MigrantWatch
- Formation: July 2007
- Type: Citizen science project
- Legal status: Active
- Headquarters: India
- Region served: India
- Fields: Ornithology, bird migration, citizen science
- Parent organization: National Centre for Biological Sciences
- Affiliations: Indian Birds journal
- Website: migrantwatch.in

= MigrantWatch =

Non governmental organisation project

MigrantWatch is a citizen science non-governmental organisation project in India for collection of information about bird migration. The organisation was conceived in July 2007 and is coordinated by the Science Programme of the National Centre for Biological Sciences, in association with Indian Birds journal.
==History==
The goal of the MigrantWatch programme is to collect information on the arrival, presence and departure of migrant birds that spend the winter in India and to assess any changes that occur in the timing of migration. The MigrantWatch program provides a website where registered members can upload observations of migratory bird species, and access all the sighting records and maps with data plotted.

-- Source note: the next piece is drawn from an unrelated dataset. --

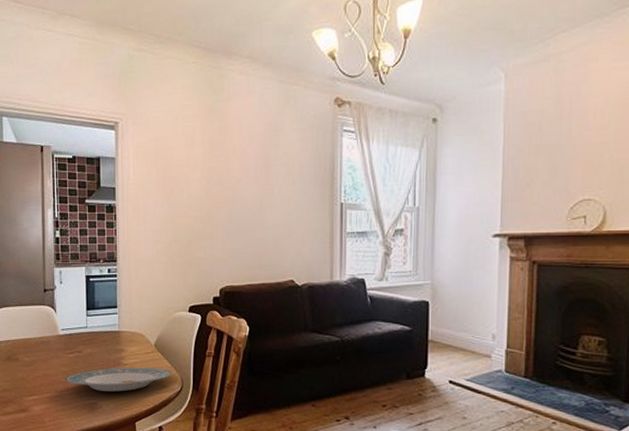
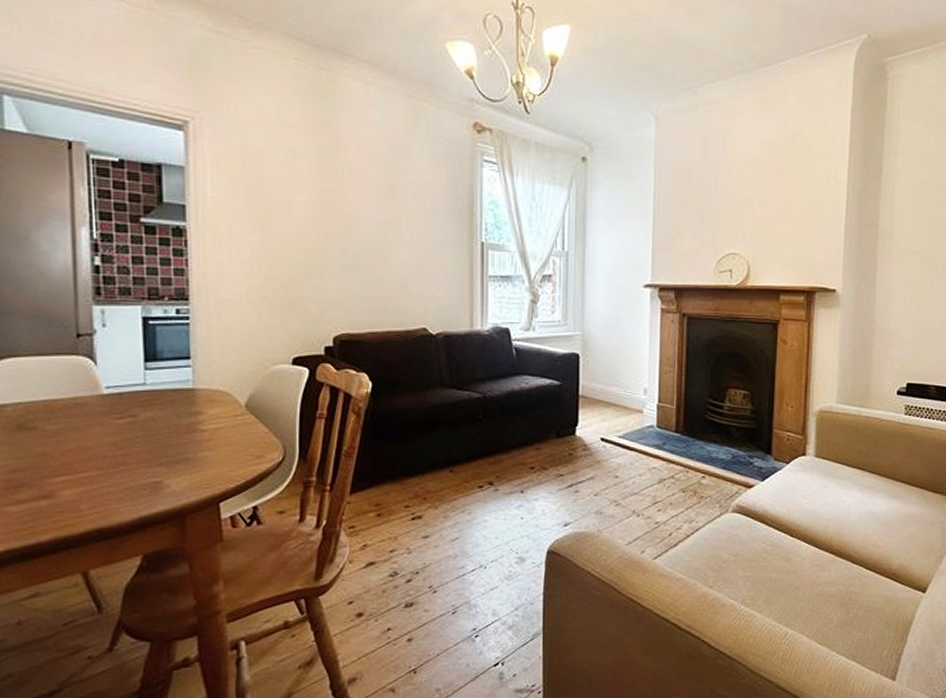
plate: present [64,367,172,392] -> none [111,434,270,466]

In the first year, the program targeted nine species of migratory birds:

- Northern shoveller Anas clypeata
- Marsh harrier,\ Circus aeruginosus
- Wood sandpiper Tringa glareola
- Common (or barn) swallow Hirundo rustica
- Grey wagtail Motacilla cinerea
- Brown shrike Lanius cristatus
- Black redstart Phoenicurus ochruros
- Greenish warbler Phylloscopus trochiloides
- Rosy starling Sturnus roseus

Subsequently, the list was increased to 30 migratory species.